Connecticut lawmakers are considering legislation to address school lunch debt.
The General Assembly's Committee on Children will hold a public hearing Tuesday on a bill prohibiting disciplinary action against public school children who have unpaid school lunch bills.
The proposal would also allow any public or private entities to pay off such debt. Various Connecticut school districts have seen school lunch debts on the rise.
The issue has also sparked controversies across the country.
A Pennsylvania school district apologized last year for warning parents who were behind on their lunch bills that their children could end up in foster care.
“The bill to prohibit lunch shaming was born out of public outcry, because kids across the country have been publicly shamed or “outed” for having past lunch debts," State Rep. Liz Linehan told FOX61 Monday. Linehan, a Democrat, is the chair of the Committee on Children.

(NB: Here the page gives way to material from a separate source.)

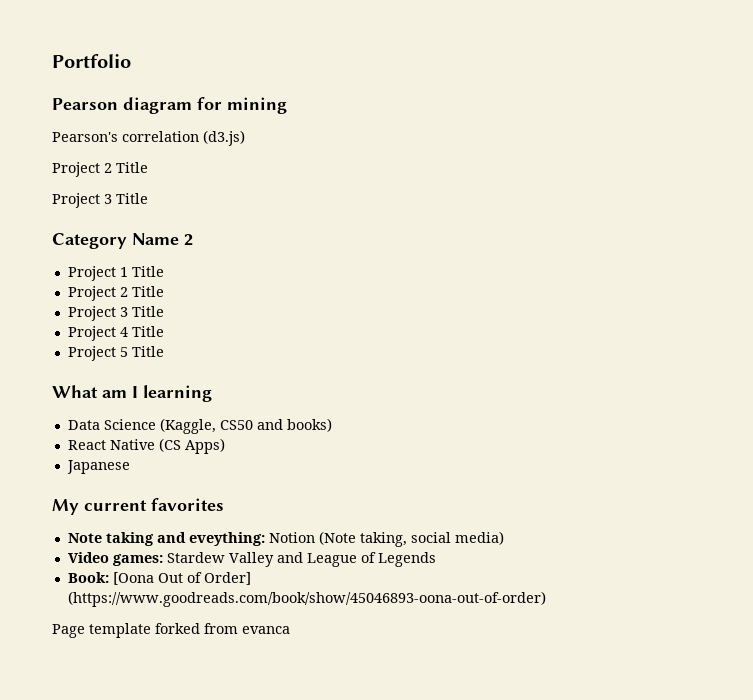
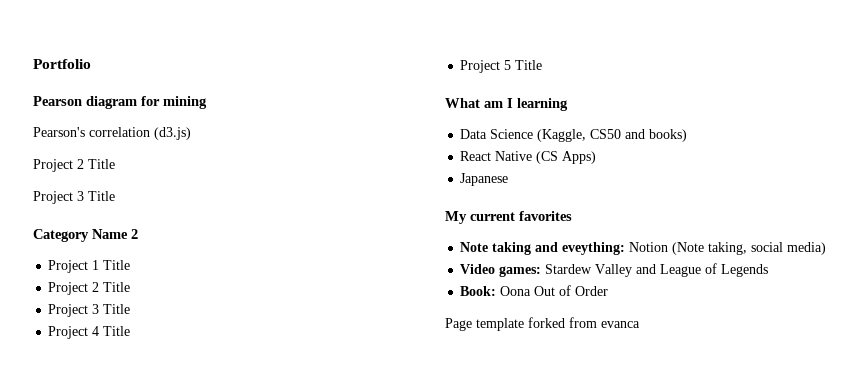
[112,572,154,585] [Oona -> [500,286,532,296] Oona
[203,572,251,585] [67,591,546,607] Order] (https://www.goodreads.com/book/show/45046893-oona-out-of-order) -> [575,286,609,296] Order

"This bill would require school districts to continue to serve a child lunch, regardless of payment status, and have that lunch not be specific to only children who have debt, so as not to publicly shame or announce the child’s school debt," Linehand said. "Districts also will not be able to pin notes to a child, write on their hand, or do any public display of the debt. Additionally, the bill specifically allows districts to accept philanthropic or private donations to cover students’ debts. It also requires that attempts to collect the debt in writing include information on how to apply for a free or reduced lunch, and the location of food pantries in the area. No child should go hungry, and no child should be publicly shamed for a parents failure to pay a debt."